____ Task data
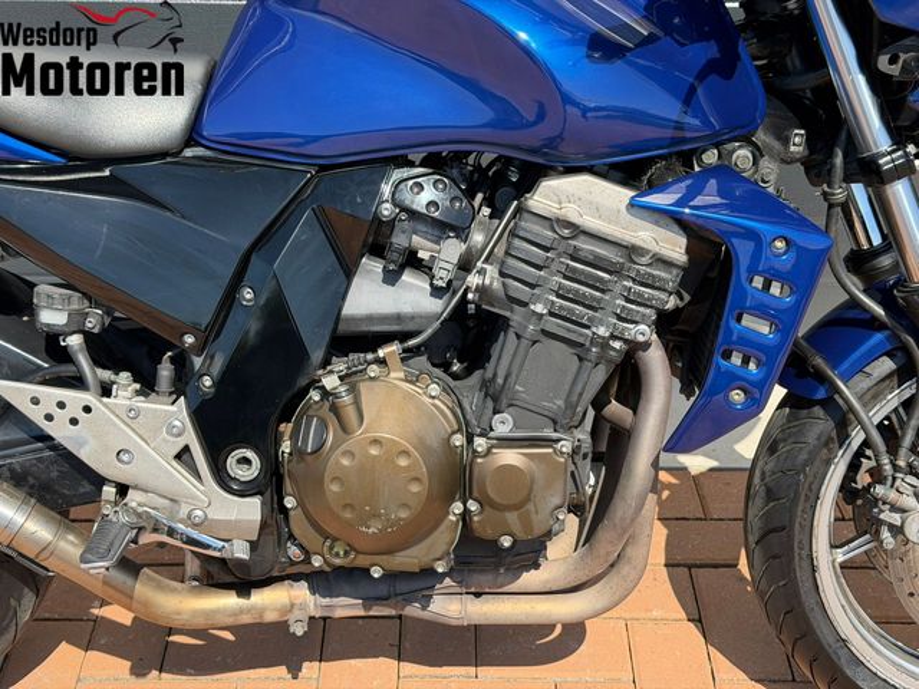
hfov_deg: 39.7
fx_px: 1274
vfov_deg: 30.3
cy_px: 344
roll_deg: -0.9
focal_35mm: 48
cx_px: 460
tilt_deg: -32.4
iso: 64
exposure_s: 1/1642
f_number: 1.78
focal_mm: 6.76
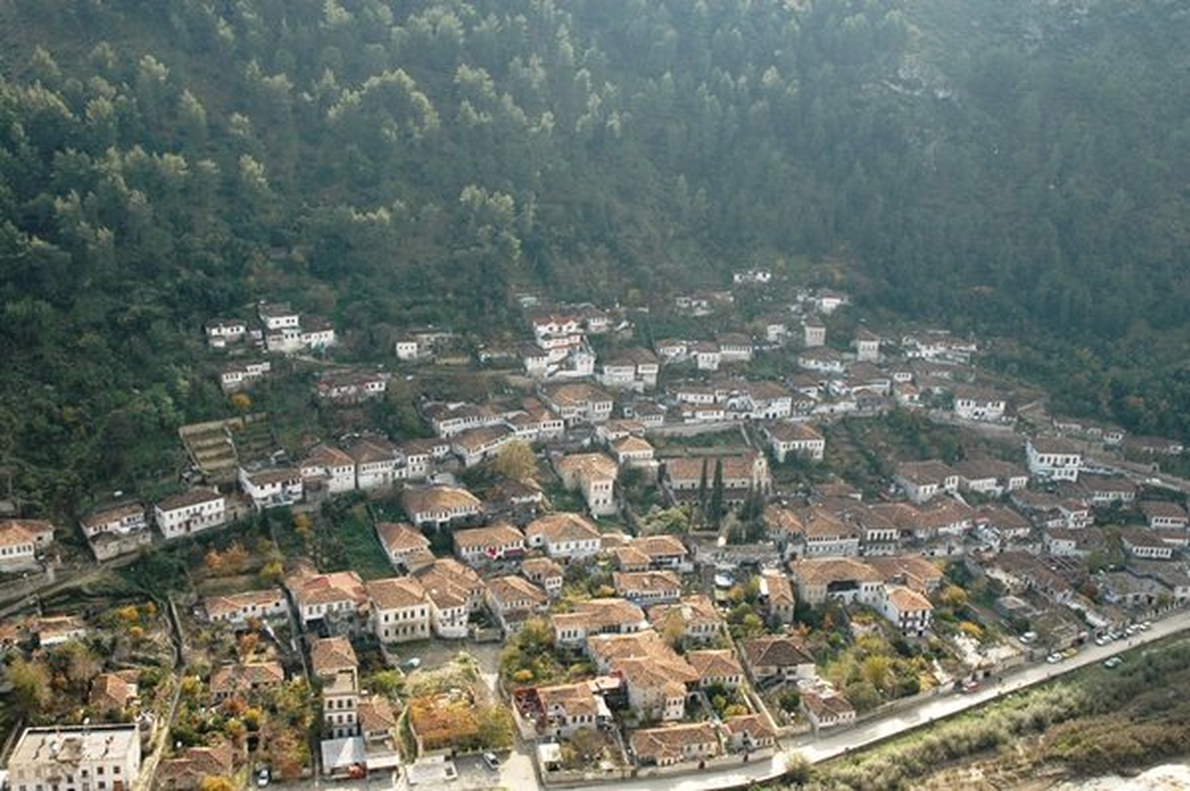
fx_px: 1239
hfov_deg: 51.3
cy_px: 396
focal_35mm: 38
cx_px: 595
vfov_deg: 35.4
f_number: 6.3
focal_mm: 25
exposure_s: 1/160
________
▶ _Job_
The line containing "f_number: 1.78" and every line after it, up to the last line of the data, should be returned exactly, without the pictures.

▶ _Response to this task_
f_number: 1.78
focal_mm: 6.76
fx_px: 1239
hfov_deg: 51.3
cy_px: 396
focal_35mm: 38
cx_px: 595
vfov_deg: 35.4
f_number: 6.3
focal_mm: 25
exposure_s: 1/160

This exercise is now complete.